Take him home with you, please.
I don’t know who I am anymore.
I want to go back in time, just a few weeks, even if it means I am pregnant forever.
All these thoughts that I didn’t want, didn’t expect, didn’t feel okay having.
And it stayed like this for four weeks. Four very long weeks. It felt like months, maybe even longer. Each day was a challenge. I stopped taking it day by day, and started going hour by hour. Sometimes even minute by minute. It became trial and error. We took the dog back, hoping that would make me feel like my old self again, but it was an added stress. Ali went back to work, and I fumbled my way through that first week, only to end up feeling like the world had collapsed in on me and that I was stuck in this sad, weak, incapable state forever. Trying to find time to shower, while knowing that if I wanted to get better, I also had to find time to eat well, exercise a little and do my meditation. There was never enough time.
But with a little extra support and putting up personal boundaries and finding a way to include my baby in the things that I needed to do, things did start to get better.

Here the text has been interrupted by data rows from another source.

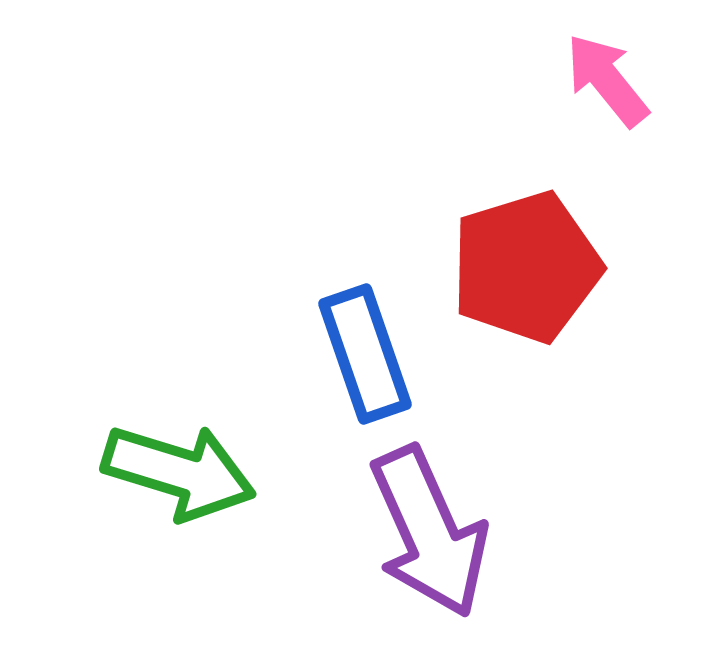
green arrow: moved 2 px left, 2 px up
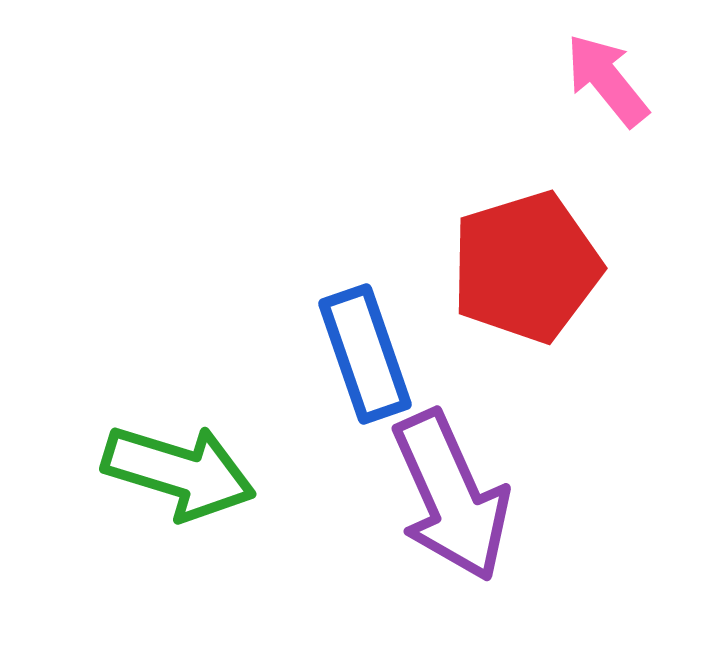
purple arrow: moved 22 px right, 36 px up
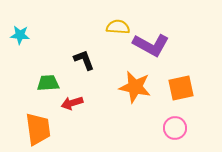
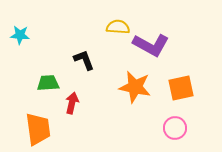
red arrow: rotated 120 degrees clockwise
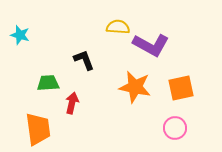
cyan star: rotated 12 degrees clockwise
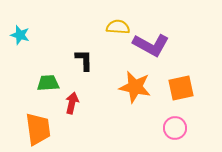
black L-shape: rotated 20 degrees clockwise
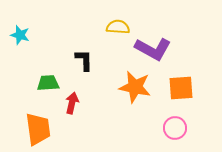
purple L-shape: moved 2 px right, 4 px down
orange square: rotated 8 degrees clockwise
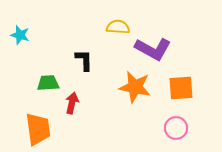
pink circle: moved 1 px right
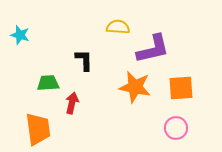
purple L-shape: rotated 42 degrees counterclockwise
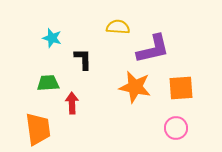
cyan star: moved 32 px right, 3 px down
black L-shape: moved 1 px left, 1 px up
red arrow: rotated 15 degrees counterclockwise
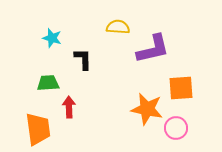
orange star: moved 12 px right, 22 px down
red arrow: moved 3 px left, 4 px down
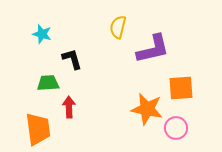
yellow semicircle: rotated 80 degrees counterclockwise
cyan star: moved 10 px left, 4 px up
black L-shape: moved 11 px left; rotated 15 degrees counterclockwise
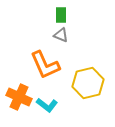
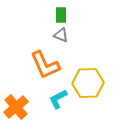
yellow hexagon: rotated 12 degrees clockwise
orange cross: moved 3 px left, 10 px down; rotated 25 degrees clockwise
cyan L-shape: moved 11 px right, 6 px up; rotated 115 degrees clockwise
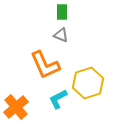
green rectangle: moved 1 px right, 3 px up
yellow hexagon: rotated 16 degrees counterclockwise
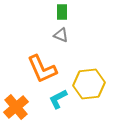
orange L-shape: moved 3 px left, 4 px down
yellow hexagon: moved 1 px right, 1 px down; rotated 12 degrees clockwise
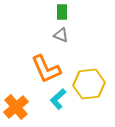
orange L-shape: moved 4 px right
cyan L-shape: rotated 15 degrees counterclockwise
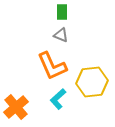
orange L-shape: moved 6 px right, 3 px up
yellow hexagon: moved 3 px right, 2 px up
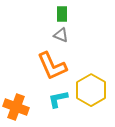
green rectangle: moved 2 px down
yellow hexagon: moved 1 px left, 8 px down; rotated 24 degrees counterclockwise
cyan L-shape: rotated 30 degrees clockwise
orange cross: rotated 30 degrees counterclockwise
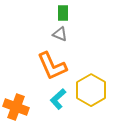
green rectangle: moved 1 px right, 1 px up
gray triangle: moved 1 px left, 1 px up
cyan L-shape: rotated 30 degrees counterclockwise
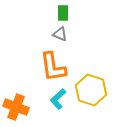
orange L-shape: moved 1 px right, 1 px down; rotated 16 degrees clockwise
yellow hexagon: rotated 12 degrees counterclockwise
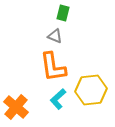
green rectangle: rotated 14 degrees clockwise
gray triangle: moved 5 px left, 2 px down
yellow hexagon: rotated 24 degrees counterclockwise
orange cross: rotated 20 degrees clockwise
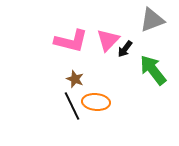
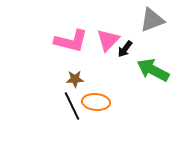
green arrow: rotated 24 degrees counterclockwise
brown star: rotated 24 degrees counterclockwise
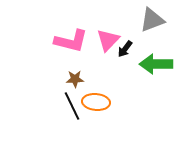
green arrow: moved 3 px right, 6 px up; rotated 28 degrees counterclockwise
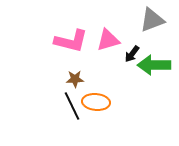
pink triangle: rotated 30 degrees clockwise
black arrow: moved 7 px right, 5 px down
green arrow: moved 2 px left, 1 px down
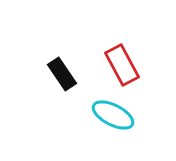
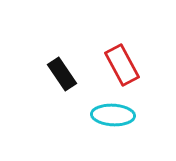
cyan ellipse: rotated 24 degrees counterclockwise
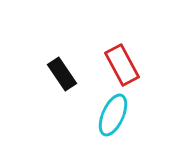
cyan ellipse: rotated 69 degrees counterclockwise
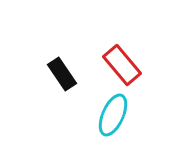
red rectangle: rotated 12 degrees counterclockwise
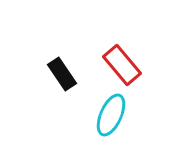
cyan ellipse: moved 2 px left
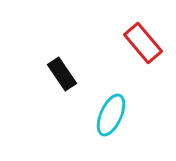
red rectangle: moved 21 px right, 22 px up
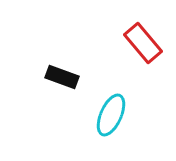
black rectangle: moved 3 px down; rotated 36 degrees counterclockwise
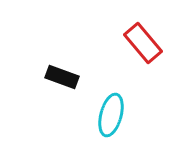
cyan ellipse: rotated 9 degrees counterclockwise
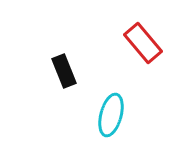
black rectangle: moved 2 px right, 6 px up; rotated 48 degrees clockwise
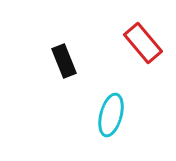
black rectangle: moved 10 px up
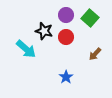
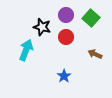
green square: moved 1 px right
black star: moved 2 px left, 4 px up
cyan arrow: moved 1 px down; rotated 110 degrees counterclockwise
brown arrow: rotated 72 degrees clockwise
blue star: moved 2 px left, 1 px up
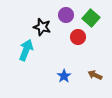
red circle: moved 12 px right
brown arrow: moved 21 px down
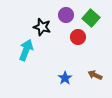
blue star: moved 1 px right, 2 px down
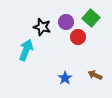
purple circle: moved 7 px down
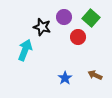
purple circle: moved 2 px left, 5 px up
cyan arrow: moved 1 px left
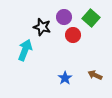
red circle: moved 5 px left, 2 px up
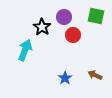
green square: moved 5 px right, 2 px up; rotated 30 degrees counterclockwise
black star: rotated 18 degrees clockwise
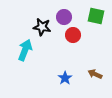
black star: rotated 24 degrees counterclockwise
brown arrow: moved 1 px up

I would do my meditation while feeding Laith. I would make my lunch while he slept in the sling. I would feed him, change him and make sure he was comfortable and safe while I had a shower. I relearned to do everything that I’d taken for granted for 26 years. I gave myself a break, cut myself some slack, showed myself grace. I let other people show me grace. I let my baby show me grace. I stopped Googling. I talked to other mums, who assured me that they felt the same once upon a time, and it now feels like a distant memory. I let hope fill the gaps. I let love in. I started to enjoy the miracle of being on the earth at the same time as Laith, this beautiful, content, kind soul. I started to trust him. If he needed to get up 10 times a night, that would be okay. Ali and I started splitting the nights so I could get four or five hours sleep in a row. We let our families stay at the weekends so we could both get a good rest. I prayed. A lot. I talked to my health visitor and GP about how I was feeling. I made time for myself. I wrote. I read. I watched some old favourite movies. I was really really honest about things and in those words spoken to other people, I started to find healing.

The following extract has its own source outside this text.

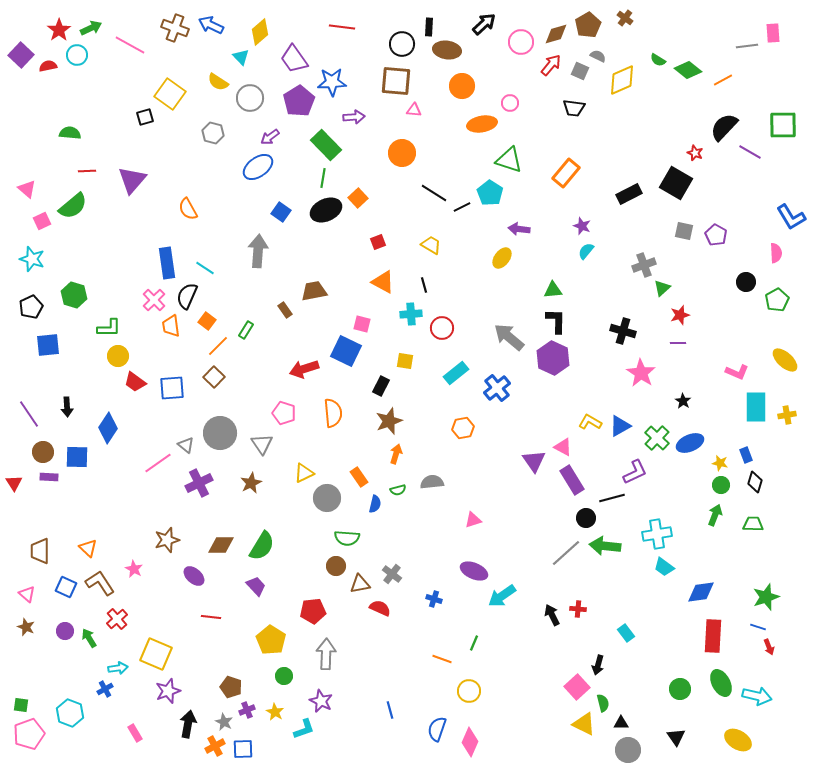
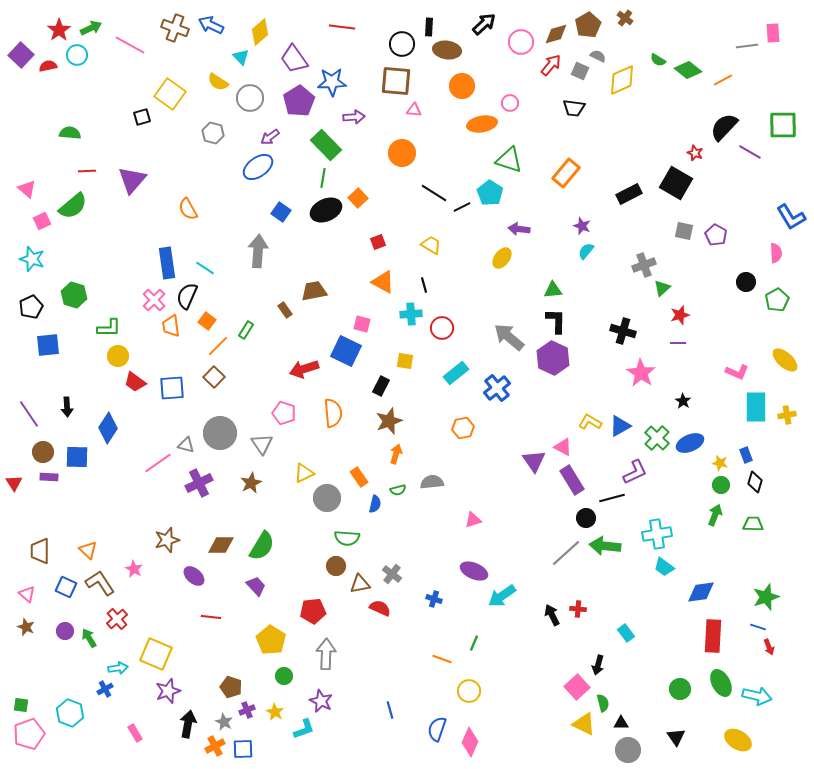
black square at (145, 117): moved 3 px left
gray triangle at (186, 445): rotated 24 degrees counterclockwise
orange triangle at (88, 548): moved 2 px down
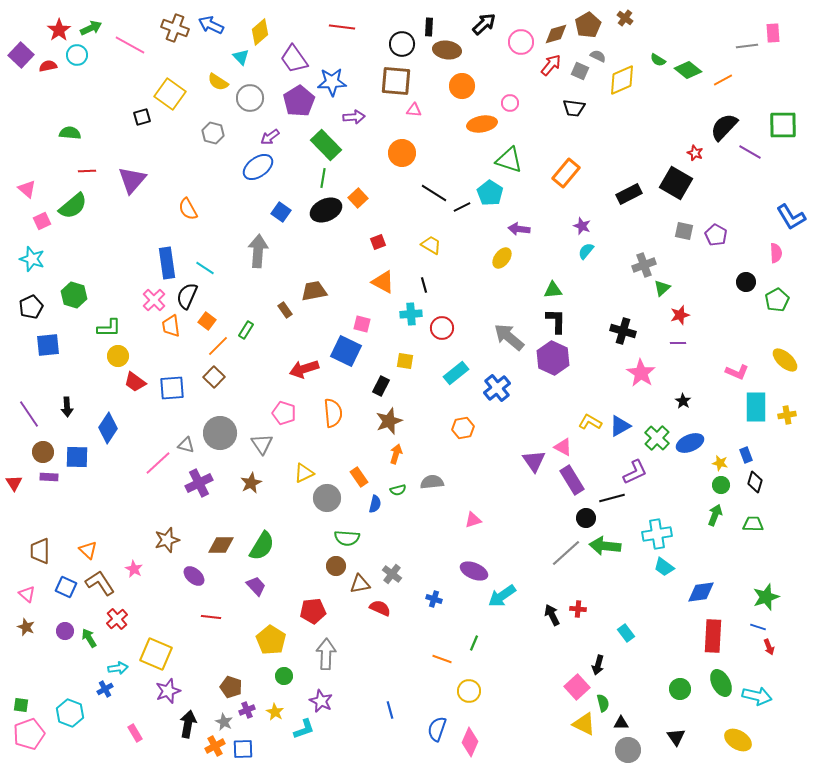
pink line at (158, 463): rotated 8 degrees counterclockwise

I wouldn’t say I’m 100 percent there, but I don’t think I ever want to be, because this isn’t about getting back to where I was before. It’s about finding a new path going forward. So what I do want is to be 100 percent accepting that this is reality now. And I’m pretty close. And I’m really happy about that.
And most of all, I absolutely adore our little boy.
(Author’s note: I wrote this around 4.5 months postpartum. I am now 7 months postpartum and can confirm that it has gotten better even since then. Around 6 months, Laith started developing his own little daytime routine, which gives me predictability and time to rest and recharge while he’s sleeping. His personality is shining even more. He is funny, patient, relaxed, giggly, and communicative with his feelings. He loves a cuddle, getting out for walks, bird-watching, and laughing at the dog. Together, we love listening to music, dancing in the kitchen, snuggling in bed, going for drives, and visiting friends and family. To have gone from that exhausted emptiness at the start to a place now where I’m full of joy, gratitude and have a handle on my anxiety is possibly one of the biggest blessings of my entire life. Motherhood and parenting is such an individual experience. This is mine. Yours will be yours. Completely different. But I felt called to share my experience just in case you see yourself in it and feel a little less alone.)